**Selected passage:**
━━━━━━━━━━━━━━━━

While working with an uninhabited area, Error Collective tried to bring the communicational aspect of the project out to the web, which at the moment is practically the only way (apart from a long drive) to make places like Kaluka available to the public. Error Collective made videos in Kaluka village and appropriated content from the web, remixed the materials, and published a website [] with video advertisement proposing a fake land development scheme where you can “buy” shares in a summer cottage complex called Village Estates. The artists comment that “data mining for multinational corporations in lieu of investment capital is a thinly concealed neo feudal system”, therefore it takes a slight gesture like artistic imitation to reveal it. The project offers to “join the community” online and “own a part of the European countryside”, reclaiming the abandoned and commodified landscapes with artistic tactics. The offer to conduct a project came from MAAJAAM — an artist-run project space that pioneered the frontier of Estonian rural milieu in order to reflect on the relationships between people, technology, and nature. It conducts ongoing residency programmes for international artists and researchers in the space of an old farm. Within their residency, Error Collective also presented an exhibition based on digital materials from Kaluka and made guided tours prior to presenting the work in its actual format.

The project broadens the idea of public art by embracing important connections of any given locality and community with land, capital, information, technology, and modes of everyday life. It also demonstrates the emancipative and critical mission of art, inseparable from knowledge production.

The project succeeded in raising the issue of village demolition for the sake of market, and contributed to popularizing the MAAJAAM artistic residencies focusing on rural areas in Estonia. It presents a rather unique example of a way to connect material and digital environments in a subversive way.

━━━━━━━━━━━━━━━━

**What is being asked:** According to the passage on Error Collective's Kaluka project, what was the summer cottage complex in the fake land development scheme called?

**Material provided:**
━━━━━━━━━━━━━━━━

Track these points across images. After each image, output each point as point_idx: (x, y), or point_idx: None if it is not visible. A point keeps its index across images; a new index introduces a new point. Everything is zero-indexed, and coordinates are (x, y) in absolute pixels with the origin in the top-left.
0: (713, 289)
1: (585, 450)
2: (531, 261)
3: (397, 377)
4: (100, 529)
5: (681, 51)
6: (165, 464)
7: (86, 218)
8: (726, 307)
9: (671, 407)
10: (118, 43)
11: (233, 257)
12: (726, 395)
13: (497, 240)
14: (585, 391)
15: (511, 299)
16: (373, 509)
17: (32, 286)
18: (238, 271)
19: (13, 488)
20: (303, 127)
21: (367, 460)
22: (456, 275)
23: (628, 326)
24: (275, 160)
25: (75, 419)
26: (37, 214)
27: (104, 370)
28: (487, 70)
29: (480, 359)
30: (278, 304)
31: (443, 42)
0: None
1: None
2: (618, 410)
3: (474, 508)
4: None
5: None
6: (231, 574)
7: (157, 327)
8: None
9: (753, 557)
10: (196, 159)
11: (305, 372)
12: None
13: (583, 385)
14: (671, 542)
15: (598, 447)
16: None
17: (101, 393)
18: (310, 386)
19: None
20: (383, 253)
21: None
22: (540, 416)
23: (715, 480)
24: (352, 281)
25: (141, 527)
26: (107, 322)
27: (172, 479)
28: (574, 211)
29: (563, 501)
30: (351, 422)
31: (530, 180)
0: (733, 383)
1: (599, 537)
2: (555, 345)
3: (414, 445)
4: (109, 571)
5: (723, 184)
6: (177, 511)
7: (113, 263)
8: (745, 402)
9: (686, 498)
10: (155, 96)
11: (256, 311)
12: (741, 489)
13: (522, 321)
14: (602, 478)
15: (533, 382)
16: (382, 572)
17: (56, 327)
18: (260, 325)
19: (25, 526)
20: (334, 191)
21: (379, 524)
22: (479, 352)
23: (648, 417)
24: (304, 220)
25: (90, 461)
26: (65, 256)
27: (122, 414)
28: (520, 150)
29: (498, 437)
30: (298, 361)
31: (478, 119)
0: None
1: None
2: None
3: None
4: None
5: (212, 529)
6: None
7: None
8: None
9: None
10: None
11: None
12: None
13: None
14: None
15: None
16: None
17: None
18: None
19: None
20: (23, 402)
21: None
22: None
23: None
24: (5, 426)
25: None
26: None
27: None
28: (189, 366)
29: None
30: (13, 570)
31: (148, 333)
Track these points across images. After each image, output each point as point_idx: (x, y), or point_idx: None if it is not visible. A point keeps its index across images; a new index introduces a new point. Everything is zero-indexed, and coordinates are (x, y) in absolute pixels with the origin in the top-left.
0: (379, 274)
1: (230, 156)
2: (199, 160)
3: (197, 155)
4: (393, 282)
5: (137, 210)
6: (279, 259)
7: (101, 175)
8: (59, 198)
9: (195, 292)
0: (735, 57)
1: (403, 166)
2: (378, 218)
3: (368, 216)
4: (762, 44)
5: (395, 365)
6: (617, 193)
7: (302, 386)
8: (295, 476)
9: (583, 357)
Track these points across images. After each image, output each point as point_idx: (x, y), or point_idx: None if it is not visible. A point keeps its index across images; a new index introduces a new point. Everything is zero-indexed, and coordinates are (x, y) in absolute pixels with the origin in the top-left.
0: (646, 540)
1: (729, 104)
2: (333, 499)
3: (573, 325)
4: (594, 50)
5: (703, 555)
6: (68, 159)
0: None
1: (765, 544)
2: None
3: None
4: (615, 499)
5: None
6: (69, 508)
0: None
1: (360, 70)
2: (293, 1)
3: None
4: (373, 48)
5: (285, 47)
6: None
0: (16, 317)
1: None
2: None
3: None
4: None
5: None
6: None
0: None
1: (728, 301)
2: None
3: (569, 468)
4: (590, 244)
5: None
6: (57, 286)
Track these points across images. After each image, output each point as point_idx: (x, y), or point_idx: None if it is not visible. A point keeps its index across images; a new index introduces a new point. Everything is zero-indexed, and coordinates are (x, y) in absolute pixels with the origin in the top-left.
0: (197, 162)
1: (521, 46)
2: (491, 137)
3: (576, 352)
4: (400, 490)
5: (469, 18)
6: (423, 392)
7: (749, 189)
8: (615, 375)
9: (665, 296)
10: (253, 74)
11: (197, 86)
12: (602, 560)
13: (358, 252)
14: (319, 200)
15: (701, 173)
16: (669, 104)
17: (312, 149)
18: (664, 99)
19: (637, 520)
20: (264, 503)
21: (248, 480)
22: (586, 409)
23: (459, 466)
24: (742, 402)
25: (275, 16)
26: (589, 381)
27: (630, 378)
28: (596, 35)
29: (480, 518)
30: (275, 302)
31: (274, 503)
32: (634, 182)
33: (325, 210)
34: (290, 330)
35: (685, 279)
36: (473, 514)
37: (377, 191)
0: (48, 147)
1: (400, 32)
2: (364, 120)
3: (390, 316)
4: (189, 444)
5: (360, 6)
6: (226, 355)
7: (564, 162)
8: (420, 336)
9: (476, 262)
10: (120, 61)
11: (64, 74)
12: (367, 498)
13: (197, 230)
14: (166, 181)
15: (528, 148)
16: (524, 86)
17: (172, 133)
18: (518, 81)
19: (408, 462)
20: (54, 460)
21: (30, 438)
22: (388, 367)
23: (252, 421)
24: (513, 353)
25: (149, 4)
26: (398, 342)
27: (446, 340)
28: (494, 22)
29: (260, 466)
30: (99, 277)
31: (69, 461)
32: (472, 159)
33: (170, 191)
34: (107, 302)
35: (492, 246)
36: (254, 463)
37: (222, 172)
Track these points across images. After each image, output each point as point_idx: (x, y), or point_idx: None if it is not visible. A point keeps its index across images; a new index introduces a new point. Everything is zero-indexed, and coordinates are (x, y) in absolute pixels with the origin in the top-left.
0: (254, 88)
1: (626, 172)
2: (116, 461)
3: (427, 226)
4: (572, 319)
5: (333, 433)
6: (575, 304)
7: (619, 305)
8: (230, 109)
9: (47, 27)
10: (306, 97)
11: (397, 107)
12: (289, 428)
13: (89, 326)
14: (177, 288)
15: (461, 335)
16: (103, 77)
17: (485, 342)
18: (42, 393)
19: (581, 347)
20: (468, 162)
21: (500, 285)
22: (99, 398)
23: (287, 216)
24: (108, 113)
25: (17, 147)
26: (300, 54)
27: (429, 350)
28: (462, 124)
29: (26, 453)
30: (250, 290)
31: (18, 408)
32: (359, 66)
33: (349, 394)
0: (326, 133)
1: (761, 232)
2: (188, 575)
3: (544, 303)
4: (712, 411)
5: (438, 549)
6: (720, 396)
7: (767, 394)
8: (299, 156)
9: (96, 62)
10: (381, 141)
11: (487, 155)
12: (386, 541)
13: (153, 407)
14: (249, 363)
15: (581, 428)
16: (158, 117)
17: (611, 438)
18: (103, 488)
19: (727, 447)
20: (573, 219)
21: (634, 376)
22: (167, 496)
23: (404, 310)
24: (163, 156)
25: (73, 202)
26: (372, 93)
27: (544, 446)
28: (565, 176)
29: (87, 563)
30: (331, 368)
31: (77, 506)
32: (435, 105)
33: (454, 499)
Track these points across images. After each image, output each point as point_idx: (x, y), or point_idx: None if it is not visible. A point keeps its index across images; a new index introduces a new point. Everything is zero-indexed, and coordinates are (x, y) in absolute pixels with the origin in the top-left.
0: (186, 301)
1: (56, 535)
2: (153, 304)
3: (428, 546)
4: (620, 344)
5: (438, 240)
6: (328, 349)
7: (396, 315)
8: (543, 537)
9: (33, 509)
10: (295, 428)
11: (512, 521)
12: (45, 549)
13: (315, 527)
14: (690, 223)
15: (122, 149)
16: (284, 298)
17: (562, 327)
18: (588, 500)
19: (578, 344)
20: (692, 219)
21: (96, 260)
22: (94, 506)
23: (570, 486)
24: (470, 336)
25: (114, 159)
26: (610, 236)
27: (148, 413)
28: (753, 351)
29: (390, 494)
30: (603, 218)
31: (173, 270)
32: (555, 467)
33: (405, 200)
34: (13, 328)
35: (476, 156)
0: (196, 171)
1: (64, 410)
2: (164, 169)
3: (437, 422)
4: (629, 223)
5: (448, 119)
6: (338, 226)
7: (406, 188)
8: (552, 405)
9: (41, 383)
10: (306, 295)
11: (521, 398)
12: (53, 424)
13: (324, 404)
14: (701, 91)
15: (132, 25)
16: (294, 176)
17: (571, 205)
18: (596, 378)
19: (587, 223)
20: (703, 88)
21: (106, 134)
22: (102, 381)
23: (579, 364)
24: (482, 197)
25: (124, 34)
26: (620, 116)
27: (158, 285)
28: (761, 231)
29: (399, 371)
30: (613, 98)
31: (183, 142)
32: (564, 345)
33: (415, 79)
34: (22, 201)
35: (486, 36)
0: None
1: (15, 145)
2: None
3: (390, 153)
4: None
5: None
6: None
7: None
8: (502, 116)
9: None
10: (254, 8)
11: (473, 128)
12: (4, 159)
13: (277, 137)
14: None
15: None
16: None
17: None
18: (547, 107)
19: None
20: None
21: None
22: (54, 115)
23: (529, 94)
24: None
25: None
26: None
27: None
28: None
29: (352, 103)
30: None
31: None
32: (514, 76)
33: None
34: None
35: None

━━━━━━━━━━━━━━━━

**Expected answer:** Village Estates